# Document segment:
---+---
Does the description disclose side effects, auth requirements, rate limits, or destructive behavior?

With no annotations provided, the description carries the full burden. It discloses the return format ('label names and IDs') and scope of labels included, which is helpful behavioral context. However, it lacks details on permissions needed, rate limits, pagination, or error handling, leaving gaps for a read operation.

Agents need to know what a tool does to the world before calling it. Descriptions should go beyond structured annotations to explain consequences.

Conciseness5/5

Is the description appropriately sized, front-loaded, and free of redundancy?

The description is a single, well-structured sentence that efficiently conveys purpose, scope, and return values without any wasted words. It is front-loaded with the core action and maintains clarity throughout.

Shorter descriptions cost fewer tokens and are easier for agents to parse. Every sentence should earn its place.

Completeness4/5

Given the tool's complexity, does the description cover enough for an agent to succeed on first attempt?

Given the tool's simplicity (0 parameters, no output schema, no annotations), the description is largely complete—it explains what the tool does, what it returns, and the label types included. However, it could benefit from mentioning any limitations (e.g., label count constraints) to achieve full completeness.
---+---
# Data section:

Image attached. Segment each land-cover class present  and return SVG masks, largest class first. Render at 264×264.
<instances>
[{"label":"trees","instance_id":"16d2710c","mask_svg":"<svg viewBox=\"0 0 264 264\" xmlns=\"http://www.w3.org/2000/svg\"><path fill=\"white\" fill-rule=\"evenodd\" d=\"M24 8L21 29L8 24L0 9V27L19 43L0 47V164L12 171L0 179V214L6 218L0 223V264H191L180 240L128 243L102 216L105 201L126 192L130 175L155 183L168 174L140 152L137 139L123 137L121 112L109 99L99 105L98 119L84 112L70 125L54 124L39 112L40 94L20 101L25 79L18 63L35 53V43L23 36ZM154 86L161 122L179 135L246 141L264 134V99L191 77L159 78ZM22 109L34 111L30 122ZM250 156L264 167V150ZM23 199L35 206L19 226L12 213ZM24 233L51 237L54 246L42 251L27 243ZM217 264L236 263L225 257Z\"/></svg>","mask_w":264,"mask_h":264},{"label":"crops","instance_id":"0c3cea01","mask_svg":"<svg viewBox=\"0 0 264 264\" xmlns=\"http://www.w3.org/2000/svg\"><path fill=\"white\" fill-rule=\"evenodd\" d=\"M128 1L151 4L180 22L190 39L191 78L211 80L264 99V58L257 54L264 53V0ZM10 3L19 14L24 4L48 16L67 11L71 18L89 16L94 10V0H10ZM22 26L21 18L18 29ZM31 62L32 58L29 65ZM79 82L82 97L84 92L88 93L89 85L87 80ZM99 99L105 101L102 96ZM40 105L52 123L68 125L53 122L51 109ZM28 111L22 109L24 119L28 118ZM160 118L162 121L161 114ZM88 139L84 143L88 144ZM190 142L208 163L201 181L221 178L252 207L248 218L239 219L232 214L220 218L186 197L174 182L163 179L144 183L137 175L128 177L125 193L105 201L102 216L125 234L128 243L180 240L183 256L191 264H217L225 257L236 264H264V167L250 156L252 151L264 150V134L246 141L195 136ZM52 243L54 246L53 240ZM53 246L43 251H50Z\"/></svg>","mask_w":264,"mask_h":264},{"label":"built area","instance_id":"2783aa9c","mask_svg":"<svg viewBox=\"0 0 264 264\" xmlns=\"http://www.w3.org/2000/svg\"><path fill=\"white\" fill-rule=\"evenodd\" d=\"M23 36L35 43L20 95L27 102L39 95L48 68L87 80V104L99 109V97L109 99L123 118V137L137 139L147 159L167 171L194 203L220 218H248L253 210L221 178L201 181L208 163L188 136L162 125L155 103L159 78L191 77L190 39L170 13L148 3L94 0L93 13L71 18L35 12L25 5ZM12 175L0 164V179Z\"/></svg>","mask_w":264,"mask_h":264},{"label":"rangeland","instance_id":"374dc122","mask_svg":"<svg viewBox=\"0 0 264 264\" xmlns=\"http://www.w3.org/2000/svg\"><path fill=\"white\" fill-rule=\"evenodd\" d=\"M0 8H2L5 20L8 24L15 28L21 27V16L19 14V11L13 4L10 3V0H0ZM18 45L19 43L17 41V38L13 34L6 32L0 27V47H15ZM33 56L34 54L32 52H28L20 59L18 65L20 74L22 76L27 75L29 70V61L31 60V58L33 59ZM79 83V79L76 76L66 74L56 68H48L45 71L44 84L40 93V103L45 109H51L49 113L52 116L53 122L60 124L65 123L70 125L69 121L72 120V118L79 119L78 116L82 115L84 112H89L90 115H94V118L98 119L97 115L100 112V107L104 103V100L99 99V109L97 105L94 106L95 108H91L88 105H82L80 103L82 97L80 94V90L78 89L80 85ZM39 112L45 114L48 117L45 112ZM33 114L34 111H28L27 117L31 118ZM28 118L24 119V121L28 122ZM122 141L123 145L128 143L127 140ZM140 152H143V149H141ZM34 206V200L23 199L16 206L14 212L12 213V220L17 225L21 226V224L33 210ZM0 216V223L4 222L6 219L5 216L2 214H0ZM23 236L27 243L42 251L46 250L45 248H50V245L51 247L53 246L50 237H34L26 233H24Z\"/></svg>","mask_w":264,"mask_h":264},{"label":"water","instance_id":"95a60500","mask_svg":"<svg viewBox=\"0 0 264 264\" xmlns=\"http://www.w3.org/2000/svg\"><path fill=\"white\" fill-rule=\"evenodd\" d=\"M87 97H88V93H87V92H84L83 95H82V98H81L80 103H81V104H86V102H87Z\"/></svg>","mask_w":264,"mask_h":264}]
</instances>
---+---
# Complete the following:
[a] According to the tool description review, what return format does the description disclose?
[b] Continue the tool description review from its last sentence.

# Answers to this exercise:
[a] Label names and IDs.

[b]
Complex tools with many parameters or behaviors need more documentation. Simple tools need less. This dimension scales expectations accordingly.

Parameters4/5

Does the description clarify parameter syntax, constraints, interactions, or defaults beyond what the schema provides?

The tool has 0 parameters with 100% schema description coverage, so the schema fully documents the lack of inputs. The description adds no parameter information, which is appropriate here, earning a baseline score above 3 due to the zero-parameter scenario.

Input schemas describe structure but not intent. Descriptions should explain non-obvious parameter relationships and valid value ranges.

Purpose5/5

Does the description clearly state what the tool does and how it differs from similar tools?

The description clearly states the specific action ('List all Gmail labels') and distinguishes what it includes ('both system labels... and user-created labels'), differentiating it from siblings like gmail_get_categories or gmail_list_unread. It specifies the resource (Gmail labels) with scope details.

Agents choose between tools based on descriptions. A clear purpose with a specific verb and resource helps agents select the right tool.

Usage Guidelines3/5

Does the description explain when to use this tool, when not to, or what alternatives exist?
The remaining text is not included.